(Source data)
-------

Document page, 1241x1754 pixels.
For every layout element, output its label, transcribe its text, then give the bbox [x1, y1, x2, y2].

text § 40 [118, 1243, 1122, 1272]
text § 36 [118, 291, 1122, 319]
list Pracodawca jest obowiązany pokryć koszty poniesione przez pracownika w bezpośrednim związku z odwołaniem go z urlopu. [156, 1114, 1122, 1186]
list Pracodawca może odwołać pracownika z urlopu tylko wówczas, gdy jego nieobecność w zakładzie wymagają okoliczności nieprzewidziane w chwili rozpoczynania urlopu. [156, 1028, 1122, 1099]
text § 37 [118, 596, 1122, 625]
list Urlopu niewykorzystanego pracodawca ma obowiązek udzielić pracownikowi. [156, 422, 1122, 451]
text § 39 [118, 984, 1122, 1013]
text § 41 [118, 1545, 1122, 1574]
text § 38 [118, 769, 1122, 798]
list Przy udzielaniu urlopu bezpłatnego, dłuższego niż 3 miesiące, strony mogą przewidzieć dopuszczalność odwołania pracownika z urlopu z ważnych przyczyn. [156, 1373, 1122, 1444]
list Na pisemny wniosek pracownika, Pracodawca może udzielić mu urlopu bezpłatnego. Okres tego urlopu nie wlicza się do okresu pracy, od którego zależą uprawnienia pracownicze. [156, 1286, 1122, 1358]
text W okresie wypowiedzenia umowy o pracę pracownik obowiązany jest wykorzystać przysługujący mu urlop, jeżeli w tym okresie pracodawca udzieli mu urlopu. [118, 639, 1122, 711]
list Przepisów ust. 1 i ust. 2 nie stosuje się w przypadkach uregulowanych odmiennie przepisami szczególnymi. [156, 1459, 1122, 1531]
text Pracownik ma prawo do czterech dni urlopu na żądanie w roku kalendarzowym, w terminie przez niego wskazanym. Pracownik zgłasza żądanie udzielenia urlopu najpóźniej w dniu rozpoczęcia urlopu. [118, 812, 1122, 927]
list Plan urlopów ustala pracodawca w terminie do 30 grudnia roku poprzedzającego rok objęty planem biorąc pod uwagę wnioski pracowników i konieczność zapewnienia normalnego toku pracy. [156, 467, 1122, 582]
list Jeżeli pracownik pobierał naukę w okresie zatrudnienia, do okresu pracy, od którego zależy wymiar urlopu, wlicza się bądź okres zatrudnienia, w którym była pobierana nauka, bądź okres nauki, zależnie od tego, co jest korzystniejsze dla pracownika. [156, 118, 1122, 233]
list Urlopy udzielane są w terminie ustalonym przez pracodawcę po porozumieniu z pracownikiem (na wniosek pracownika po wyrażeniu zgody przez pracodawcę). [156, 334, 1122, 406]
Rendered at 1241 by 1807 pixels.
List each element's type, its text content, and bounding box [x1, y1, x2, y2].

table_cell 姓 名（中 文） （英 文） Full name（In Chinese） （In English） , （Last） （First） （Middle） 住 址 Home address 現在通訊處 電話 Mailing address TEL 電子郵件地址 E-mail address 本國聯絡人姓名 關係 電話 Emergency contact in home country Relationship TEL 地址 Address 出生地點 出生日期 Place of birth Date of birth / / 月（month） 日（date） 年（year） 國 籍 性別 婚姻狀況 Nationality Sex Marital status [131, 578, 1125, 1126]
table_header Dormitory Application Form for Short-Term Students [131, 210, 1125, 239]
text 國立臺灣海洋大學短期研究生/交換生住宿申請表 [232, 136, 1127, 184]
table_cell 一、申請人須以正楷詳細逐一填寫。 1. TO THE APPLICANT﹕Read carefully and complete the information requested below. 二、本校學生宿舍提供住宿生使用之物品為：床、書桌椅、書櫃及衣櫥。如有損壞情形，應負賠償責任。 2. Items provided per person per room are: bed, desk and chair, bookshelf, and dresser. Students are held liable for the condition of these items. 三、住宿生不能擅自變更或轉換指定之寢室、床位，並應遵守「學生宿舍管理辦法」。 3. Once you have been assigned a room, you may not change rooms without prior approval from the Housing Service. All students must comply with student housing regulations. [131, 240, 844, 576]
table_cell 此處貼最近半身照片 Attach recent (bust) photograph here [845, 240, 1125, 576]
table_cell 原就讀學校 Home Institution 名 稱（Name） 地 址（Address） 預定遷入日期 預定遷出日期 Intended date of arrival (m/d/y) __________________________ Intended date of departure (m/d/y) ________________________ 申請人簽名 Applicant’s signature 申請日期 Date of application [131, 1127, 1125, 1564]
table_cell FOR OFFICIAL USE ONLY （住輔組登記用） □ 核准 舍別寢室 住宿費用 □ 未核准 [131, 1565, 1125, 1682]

-------

**To do:**
Convert the items above into a JSON list of strings with one string per line, omitting the blank lines.

**Solution to this task:**
[
  "Document page, 1241x1754 pixels.",
  "For every layout element, output its label, transcribe its text, then give the bbox [x1, y1, x2, y2].",
  "text § 40 [118, 1243, 1122, 1272]",
  "text § 36 [118, 291, 1122, 319]",
  "list Pracodawca jest obowiązany pokryć koszty poniesione przez pracownika w bezpośrednim związku z odwołaniem go z urlopu. [156, 1114, 1122, 1186]",
  "list Pracodawca może odwołać pracownika z urlopu tylko wówczas, gdy jego nieobecność w zakładzie wymagają okoliczności nieprzewidziane w chwili rozpoczynania urlopu. [156, 1028, 1122, 1099]",
  "text § 37 [118, 596, 1122, 625]",
  "list Urlopu niewykorzystanego pracodawca ma obowiązek udzielić pracownikowi. [156, 422, 1122, 451]",
  "text § 39 [118, 984, 1122, 1013]",
  "text § 41 [118, 1545, 1122, 1574]",
  "text § 38 [118, 769, 1122, 798]",
  "list Przy udzielaniu urlopu bezpłatnego, dłuższego niż 3 miesiące, strony mogą przewidzieć dopuszczalność odwołania pracownika z urlopu z ważnych przyczyn. [156, 1373, 1122, 1444]",
  "list Na pisemny wniosek pracownika, Pracodawca może udzielić mu urlopu bezpłatnego. Okres tego urlopu nie wlicza się do okresu pracy, od którego zależą uprawnienia pracownicze. [156, 1286, 1122, 1358]",
  "text W okresie wypowiedzenia umowy o pracę pracownik obowiązany jest wykorzystać przysługujący mu urlop, jeżeli w tym okresie pracodawca udzieli mu urlopu. [118, 639, 1122, 711]",
  "list Przepisów ust. 1 i ust. 2 nie stosuje się w przypadkach uregulowanych odmiennie przepisami szczególnymi. [156, 1459, 1122, 1531]",
  "text Pracownik ma prawo do czterech dni urlopu na żądanie w roku kalendarzowym, w terminie przez niego wskazanym. Pracownik zgłasza żądanie udzielenia urlopu najpóźniej w dniu rozpoczęcia urlopu. [118, 812, 1122, 927]",
  "list Plan urlopów ustala pracodawca w terminie do 30 grudnia roku poprzedzającego rok objęty planem biorąc pod uwagę wnioski pracowników i konieczność zapewnienia normalnego toku pracy. [156, 467, 1122, 582]",
  "list Jeżeli pracownik pobierał naukę w okresie zatrudnienia, do okresu pracy, od którego zależy wymiar urlopu, wlicza się bądź okres zatrudnienia, w którym była pobierana nauka, bądź okres nauki, zależnie od tego, co jest korzystniejsze dla pracownika. [156, 118, 1122, 233]",
  "list Urlopy udzielane są w terminie ustalonym przez pracodawcę po porozumieniu z pracownikiem (na wniosek pracownika po wyrażeniu zgody przez pracodawcę). [156, 334, 1122, 406]",
  "Rendered at 1241 by 1807 pixels.",
  "List each element's type, its text content, and bounding box [x1, y1, x2, y2].",
  "table_cell 姓 名（中 文） （英 文） Full name（In Chinese） （In English） , （Last） （First） （Middle） 住 址 Home address 現在通訊處 電話 Mailing address TEL 電子郵件地址 E-mail address 本國聯絡人姓名 關係 電話 Emergency contact in home country Relationship TEL 地址 Address 出生地點 出生日期 Place of birth Date of birth / / 月（month） 日（date） 年（year） 國 籍 性別 婚姻狀況 Nationality Sex Marital status [131, 578, 1125, 1126]",
  "table_header Dormitory Application Form for Short-Term Students [131, 210, 1125, 239]",
  "text 國立臺灣海洋大學短期研究生/交換生住宿申請表 [232, 136, 1127, 184]",
  "table_cell 一、申請人須以正楷詳細逐一填寫。 1. TO THE APPLICANT﹕Read carefully and complete the information requested below. 二、本校學生宿舍提供住宿生使用之物品為：床、書桌椅、書櫃及衣櫥。如有損壞情形，應負賠償責任。 2. Items provided per person per room are: bed, desk and chair, bookshelf, and dresser. Students are held liable for the condition of these items. 三、住宿生不能擅自變更或轉換指定之寢室、床位，並應遵守「學生宿舍管理辦法」。 3. Once you have been assigned a room, you may not change rooms without prior approval from the Housing Service. All students must comply with student housing regulations. [131, 240, 844, 576]",
  "table_cell 此處貼最近半身照片 Attach recent (bust) photograph here [845, 240, 1125, 576]",
  "table_cell 原就讀學校 Home Institution 名 稱（Name） 地 址（Address） 預定遷入日期 預定遷出日期 Intended date of arrival (m/d/y) __________________________ Intended date of departure (m/d/y) ________________________ 申請人簽名 Applicant’s signature 申請日期 Date of application [131, 1127, 1125, 1564]",
  "table_cell FOR OFFICIAL USE ONLY （住輔組登記用） □ 核准 舍別寢室 住宿費用 □ 未核准 [131, 1565, 1125, 1682]"
]